The tomb with is glittering dome is one of the few sights in Khartoum and the perfect invitation to dive into Sudanese 19th century history. Built in honor of the Madhi whose forces kicked the Egyptian and the British out of Khartoum in 1885. The British General Gordon died in the event. Fourteen years late the British recaptured Khartoum in the famous battle of Omdurman 1898. Taking revenge for the death of by-then-war-hero Gordon was a strong motivation and blowing up the tomb of the Mahdi was part of it. The present tomb was erected in 1947 an exact replica of the original tomb. The building that holds the tomb is fenced in and only opens on Fridays.
When we visited, a small group of men was sitting on carpets in the garden, they seemed happy to see visitors from abroad to show interest in Sudanese history and enjoyed to have their photos taken.
The tomb fills almost the entire room. I was surprised how relaxed people were about taking photos.
Mahdi’s Tomb at Omdurman
The Khalifa’s House
Right across the street from the Mahdi’s tomb is the Khalifa’s House, who was the successor of the Mahdi. The building now serves as a museum reminding of the Battle of Omburman (1889), where General Kitchener took revenge for the defeat and death of General Gordon in 1885.

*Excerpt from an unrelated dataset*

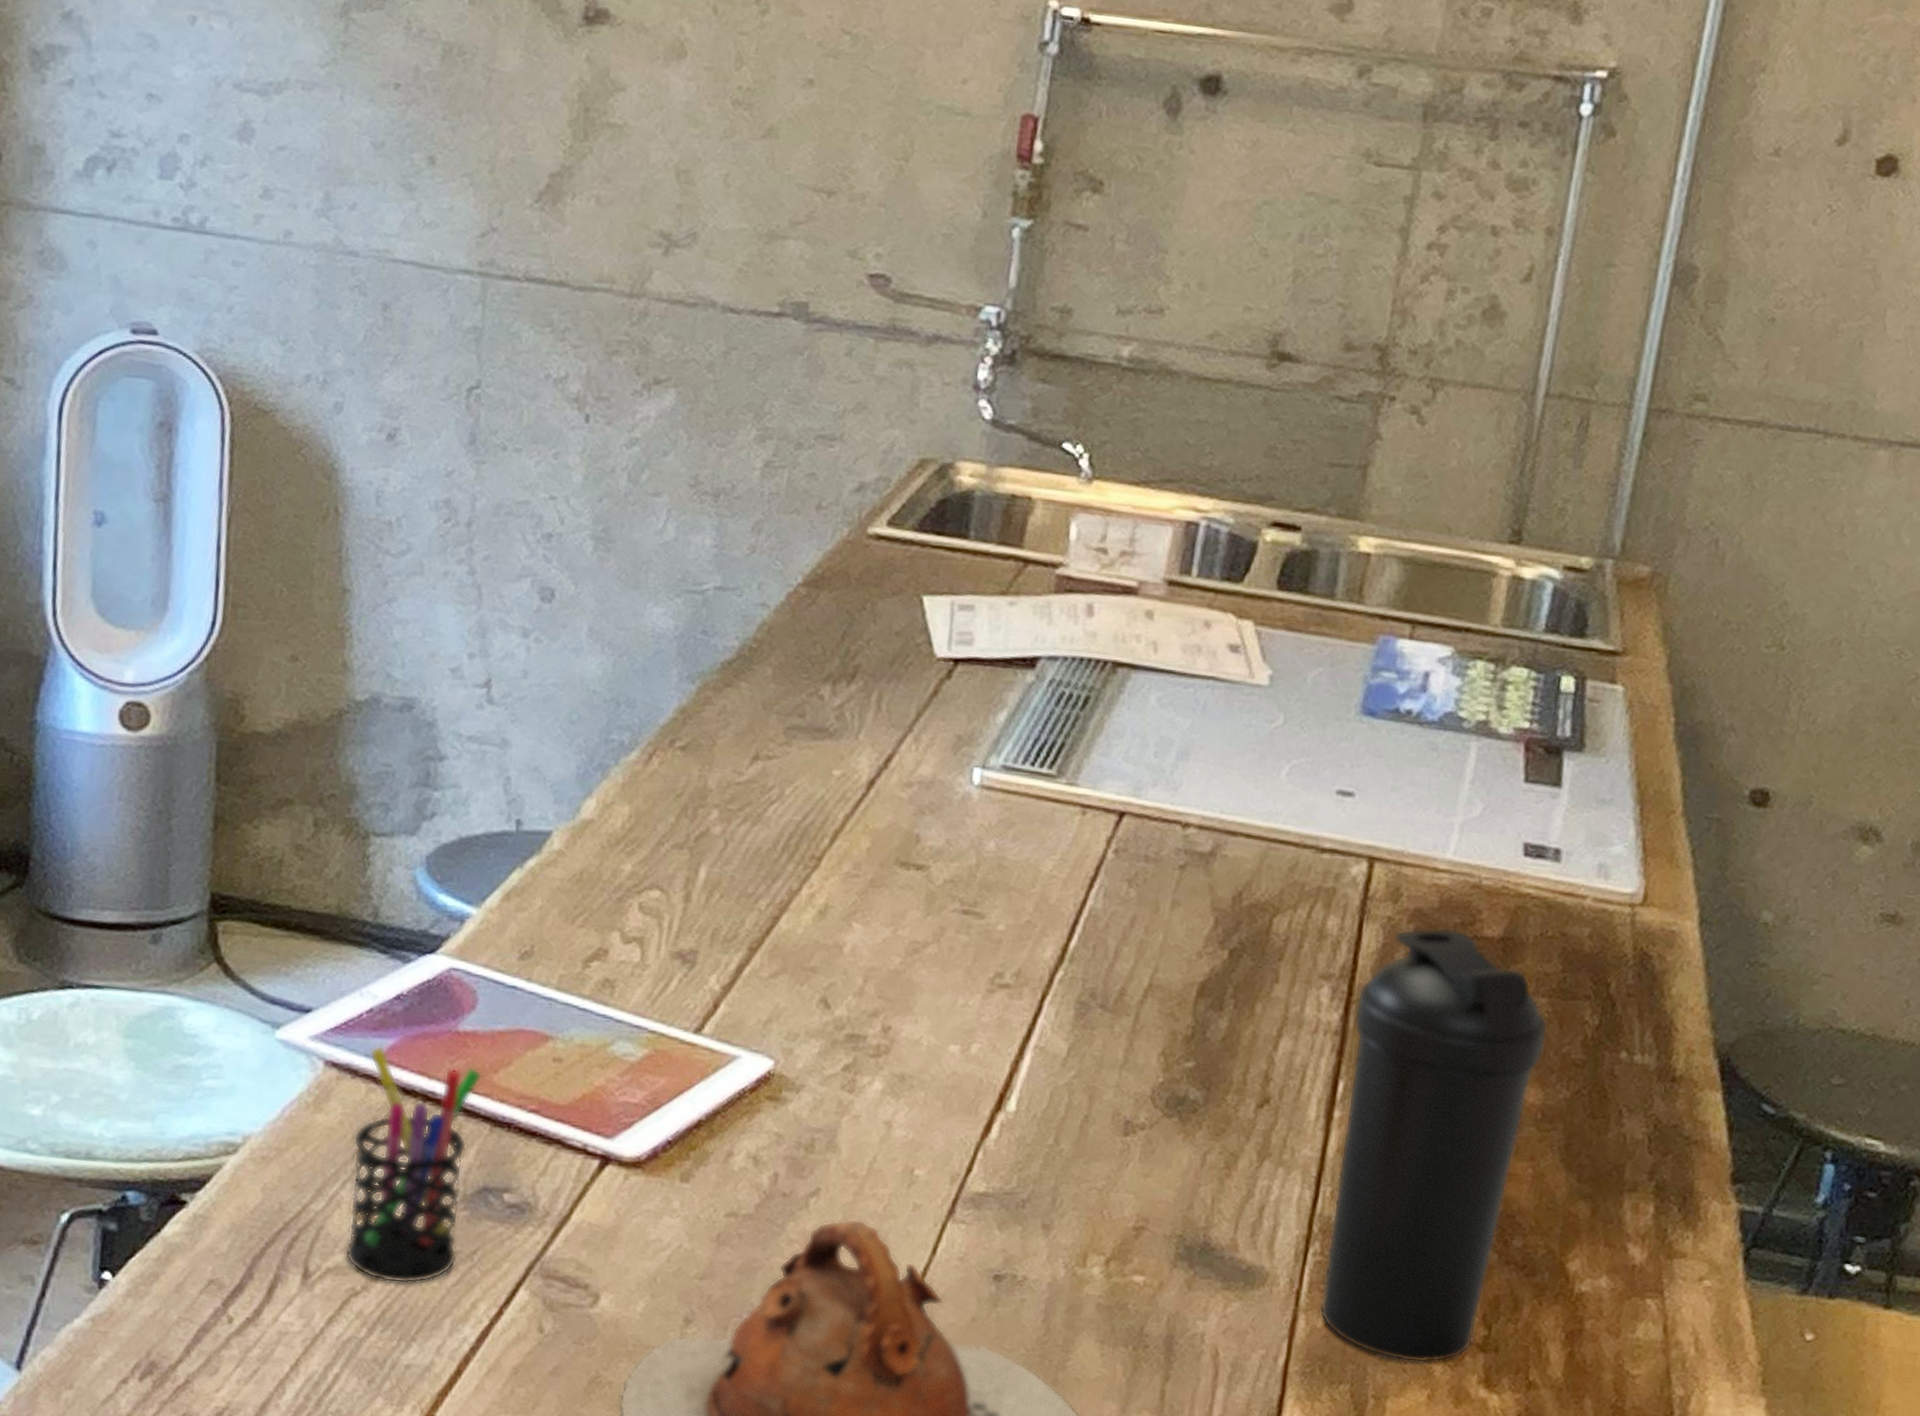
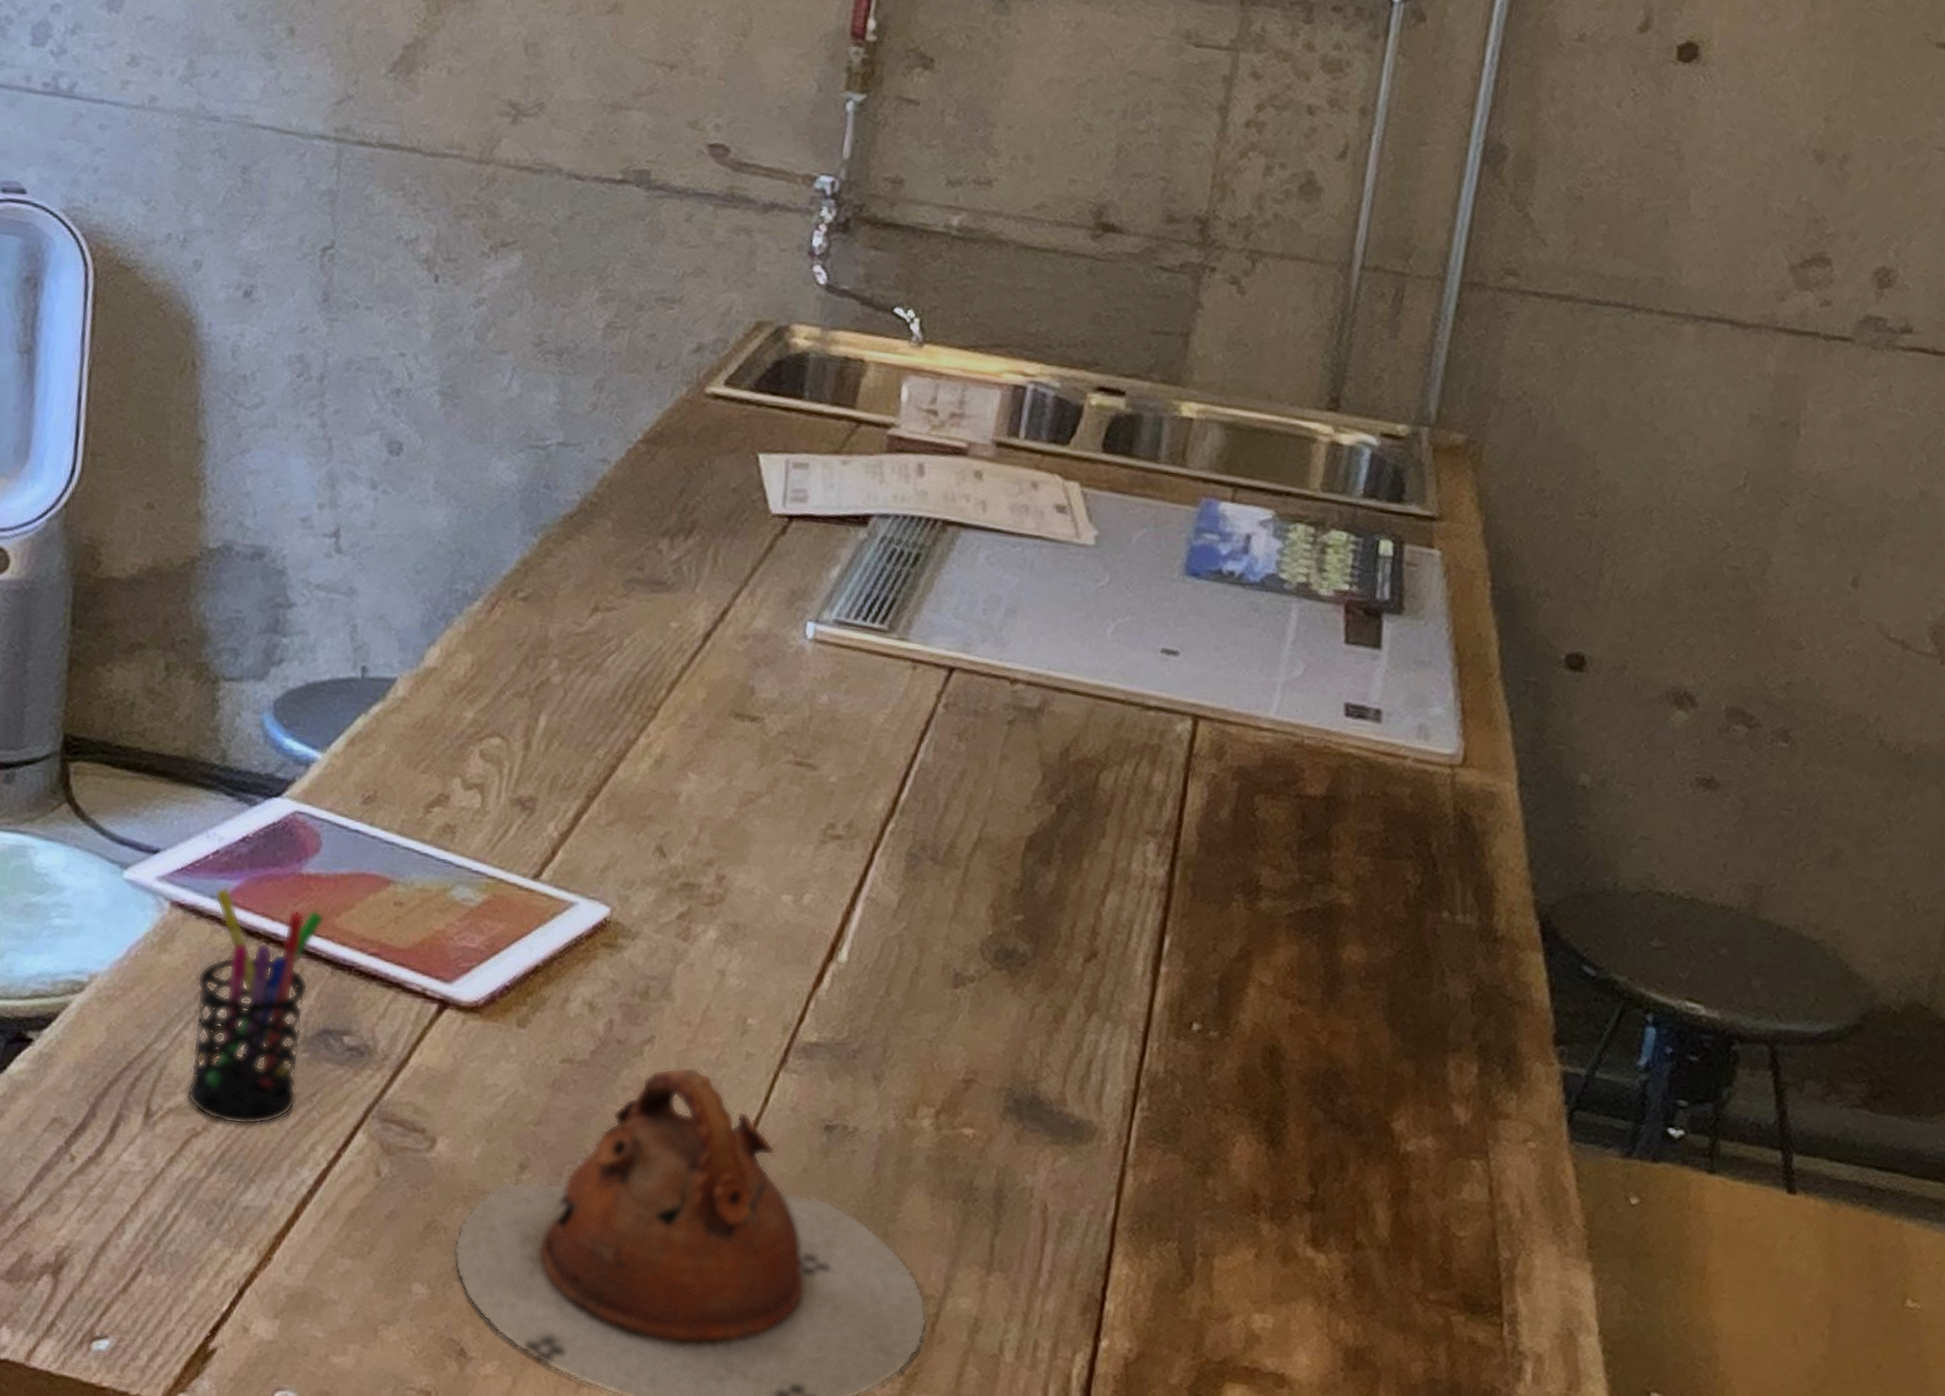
water bottle: present [1319,927,1548,1364] -> none [1147,785,1371,1222]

The exhibits of spears, ancient rifles and crocodile-hide shields illustrate how inadequate the weapons of the Mahdi’s army were in the face of British artillery and repeat rifles. We were the only visitors and took our time, but if you are in a rush, it is not a must- see, especially since it is closed on Friday, the only day Mahdi’s Tomb across the road can be visited.
is the largest one in Sudan, a maze of alleys full of small shops and vendors selling food, shoes, clothes, old radios, you name it.
We bought dates and nuts, the negotiations and talks triggered by our shopping allowed us to make some great photos.
The only sign of Omdurman once being a place separated from Khartoum is a tiny piece of this old city wall, now in the midst of a road surrounded by a fence.